Tuesday, June 30, 2009


Received my invitation for Big Bear's annual art show. I only have a short time to decide if I want to do it again this year. You can see how busy my booth was last year.

Actually, we did have a lot of people viewing (and even buying) my work. It was something I wanted to do, but I'm thinking that I have it out of my system now.

Saturday, June 27, 2009


My new found interest in scratchboard art led me to a fantastic artist discovery. Judy Larson pulls beautiful pictures of horses and wolves from the flat black ink. You can also find hidden and concealed images in her art! http://www.judylarson.com/imagekey/index.htm

She also has a good demonstration of scratchart technique here.

Friday, June 26, 2009


Just a little more to do which is good. I'm tired of this one and ready to move on!!

Wednesday, June 24, 2009


This one of the very few woodblock prints I’ve done using multiple blocks. I usually use the reduction technique where one block is cut and printed a number of times with different colors.

Registering the paper on each block was a challenge for me.

This print has been published in McClain’s Catalog and posted on other internet blogs.
Click here to see detail.

Tuesday, June 23, 2009

Scratchboard II

More work done on my scratchboard attempt. Guitar almost finished. I've been hesitant on starting work on the shirt. Will need different texture to show the folds and creases. I'm not sure about that yet!!

Friday, June 19, 2009


I'm venturing off into uncharted territory for me. I've started a scratchboard drawing.

Scratchboard or scraperboard is a technique where drawings are created using sharp knives and tools for etching into a thin layer of white China clay that is coated with black India ink.

Scratchboard can also be made with several layers of multi-colored clay, so the pressure exerted on the instrument used determines the color that is revealed. Using scratchboard is said to yield a highly detailed, precise and sometimes textured artwork.

Using a sharp, angled blade or scratch tool an outline is made on the surface of the scratchboard. Scratchboard can be purchased in either all black or all white sheets. Shadows and Highlights are created by "scratching" away at the board. Artists using the white scratchboard paint draw black areas onto it and then proceed to scratch into the black portions to create their drawing. Alternatively, the cleared portions of the scratchboard may be left blank for a stark black-and-white image. Various techniques such as hatching or stippling can be used to texture and detail the image further.
Lots to do yet, but very interesting and fun.

Thursday, June 18, 2009


Today is graduation day in our small town. Coaching both football and baseball at the high school over the past twenty years has given me some wonderful friendships. All of the students that I've had the privilege to know and coach, plus teachers that have become part of my life.

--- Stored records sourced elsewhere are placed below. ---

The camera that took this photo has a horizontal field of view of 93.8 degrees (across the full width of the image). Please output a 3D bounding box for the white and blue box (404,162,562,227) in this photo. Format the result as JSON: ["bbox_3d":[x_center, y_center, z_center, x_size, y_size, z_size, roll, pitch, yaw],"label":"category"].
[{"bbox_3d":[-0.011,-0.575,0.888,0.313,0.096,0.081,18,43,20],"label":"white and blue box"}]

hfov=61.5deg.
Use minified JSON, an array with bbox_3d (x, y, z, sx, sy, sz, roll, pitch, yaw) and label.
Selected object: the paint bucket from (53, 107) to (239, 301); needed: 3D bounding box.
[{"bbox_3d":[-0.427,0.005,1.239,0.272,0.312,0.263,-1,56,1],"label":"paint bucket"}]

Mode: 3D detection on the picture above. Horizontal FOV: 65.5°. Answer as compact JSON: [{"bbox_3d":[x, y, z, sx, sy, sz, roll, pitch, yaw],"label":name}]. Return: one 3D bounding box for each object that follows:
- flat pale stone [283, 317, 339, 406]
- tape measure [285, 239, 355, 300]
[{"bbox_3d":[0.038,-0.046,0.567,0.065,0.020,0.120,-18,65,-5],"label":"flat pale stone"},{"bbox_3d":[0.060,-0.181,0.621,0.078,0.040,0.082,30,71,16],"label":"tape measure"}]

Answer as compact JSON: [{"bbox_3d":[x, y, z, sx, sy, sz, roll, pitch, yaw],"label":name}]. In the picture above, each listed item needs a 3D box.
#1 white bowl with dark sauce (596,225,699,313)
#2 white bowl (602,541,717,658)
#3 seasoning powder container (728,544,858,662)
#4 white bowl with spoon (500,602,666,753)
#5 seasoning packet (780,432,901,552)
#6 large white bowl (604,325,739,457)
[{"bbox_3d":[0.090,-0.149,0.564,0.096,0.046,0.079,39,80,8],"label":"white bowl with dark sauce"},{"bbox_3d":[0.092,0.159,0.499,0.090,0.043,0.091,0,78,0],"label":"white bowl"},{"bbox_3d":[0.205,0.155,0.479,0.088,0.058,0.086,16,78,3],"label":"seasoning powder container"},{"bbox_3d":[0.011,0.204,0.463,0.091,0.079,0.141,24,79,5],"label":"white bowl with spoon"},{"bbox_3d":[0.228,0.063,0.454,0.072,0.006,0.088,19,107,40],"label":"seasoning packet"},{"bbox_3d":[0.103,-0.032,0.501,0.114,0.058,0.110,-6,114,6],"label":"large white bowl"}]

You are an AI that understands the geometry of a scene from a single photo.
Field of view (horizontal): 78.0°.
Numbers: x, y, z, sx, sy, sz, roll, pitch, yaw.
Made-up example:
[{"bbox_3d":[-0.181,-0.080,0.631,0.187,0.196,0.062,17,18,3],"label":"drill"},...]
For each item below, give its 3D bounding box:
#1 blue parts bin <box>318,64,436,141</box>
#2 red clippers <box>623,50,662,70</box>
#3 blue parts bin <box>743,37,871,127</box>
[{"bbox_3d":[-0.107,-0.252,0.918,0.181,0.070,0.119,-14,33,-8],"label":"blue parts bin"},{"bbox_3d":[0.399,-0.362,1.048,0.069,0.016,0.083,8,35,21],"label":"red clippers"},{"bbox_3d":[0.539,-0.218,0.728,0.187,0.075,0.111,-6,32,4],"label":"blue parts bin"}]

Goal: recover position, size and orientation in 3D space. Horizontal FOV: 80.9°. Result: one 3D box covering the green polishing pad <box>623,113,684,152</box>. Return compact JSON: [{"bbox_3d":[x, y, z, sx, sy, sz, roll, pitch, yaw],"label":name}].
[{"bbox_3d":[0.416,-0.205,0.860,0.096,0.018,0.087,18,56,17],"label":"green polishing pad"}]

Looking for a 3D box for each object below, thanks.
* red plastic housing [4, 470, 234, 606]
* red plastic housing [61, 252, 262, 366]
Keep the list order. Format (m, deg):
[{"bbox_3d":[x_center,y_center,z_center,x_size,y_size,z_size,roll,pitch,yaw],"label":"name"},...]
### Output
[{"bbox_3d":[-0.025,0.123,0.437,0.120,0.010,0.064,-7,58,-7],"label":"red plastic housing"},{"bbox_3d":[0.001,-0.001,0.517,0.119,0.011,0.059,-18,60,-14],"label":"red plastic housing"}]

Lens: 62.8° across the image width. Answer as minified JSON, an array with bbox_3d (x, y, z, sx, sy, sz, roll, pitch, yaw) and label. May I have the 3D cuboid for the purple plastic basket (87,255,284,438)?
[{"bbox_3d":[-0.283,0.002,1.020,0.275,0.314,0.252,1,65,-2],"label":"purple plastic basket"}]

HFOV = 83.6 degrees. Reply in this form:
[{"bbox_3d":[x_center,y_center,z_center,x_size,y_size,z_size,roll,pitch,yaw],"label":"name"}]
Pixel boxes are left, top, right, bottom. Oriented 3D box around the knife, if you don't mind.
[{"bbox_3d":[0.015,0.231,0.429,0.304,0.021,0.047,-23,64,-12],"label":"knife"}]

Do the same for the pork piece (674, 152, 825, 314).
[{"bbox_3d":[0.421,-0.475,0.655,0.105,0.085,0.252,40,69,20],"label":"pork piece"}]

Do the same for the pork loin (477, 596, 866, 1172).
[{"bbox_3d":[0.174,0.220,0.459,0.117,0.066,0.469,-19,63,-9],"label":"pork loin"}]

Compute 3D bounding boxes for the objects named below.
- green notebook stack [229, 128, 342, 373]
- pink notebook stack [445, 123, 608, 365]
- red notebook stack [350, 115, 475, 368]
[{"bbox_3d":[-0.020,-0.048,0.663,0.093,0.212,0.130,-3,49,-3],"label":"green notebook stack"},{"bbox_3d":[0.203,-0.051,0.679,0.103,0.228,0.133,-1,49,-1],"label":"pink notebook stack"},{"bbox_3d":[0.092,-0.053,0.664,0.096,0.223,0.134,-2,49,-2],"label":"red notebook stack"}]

Mike Harrison teaches English at our high school and has also taken on the role of one of my 'blues buddies'! His guitar playing is the only thing that gives what we do any chance of being called music!!

Mike asked me to do a painting for him of Esa Pekka Salonen, a conductor and person that Mike has long admired. I look for any excuse to get downstairs so....
Mixed media acrylic and color pencil painting

Wednesday, June 17, 2009


Woodblock print I did of Teri.

Instead of gluing the drawing, I drew my picture directly onto the woodblock.

Since this was to be a single color (black) print, I printed the background with muli-colored inks first.
After cutting the block, the prints were then pulled using black ink on Japanese Gampi paper.


Here is a link to a great video of the woodblock printmaking technique by Graham Scholes'



Woodblock printing in Japan, (moku hanga) is a technique that was used very widely for printing books. It was also used in China for centuries to print books, long before the advent of movable type. The technique is essentially the same as that which is called woodcut in Western printmaking.

By the eleventh century, Buddhist temples in Japan were producing their own printed books of sutras, mandalas, and other Buddhist texts and images. For centuries, printing was restricted only to the Buddhist sphere, as it was too expensive for mass production, and did not have a receptive, literate public to which such things might be marketed.
It was not until 1590 that the first secular work would be printed in Japan. This was the Setsuyōo-shūu, a two-volume Chinese-Japanese dictionary.

The medium quickly gained popularity among artists, and was used to produce small, cheap, art prints as well as books.
The technology, though more tedious and expensive than later methods, was far less so than the traditional method of writing out each copy of a book by hand; thus, Japan began to see something of literary mass production.
The text or image would first be drawn onto Washi (Japanese paper), and then glued onto a plank of wood, usually cherry. Wood would then be cut away, based on the outlines given by the drawing. A small wooden hard object called a baren would be used to press or burnish the paper against the inked woodblock, thus applying the ink onto the paper.
Excerpts from Wikipedia


My wife Teri, has given me the great gift of allowing the lower floor of our home in Big Bear Lake, California to be my hide-a-way and sanctuary.

There I can make a mess with paint or ink to my heart’s content. It is also there that I get together with friends and make a sound that we like to pretend is good blues music. Teri retreats to the third floor, far from the noise!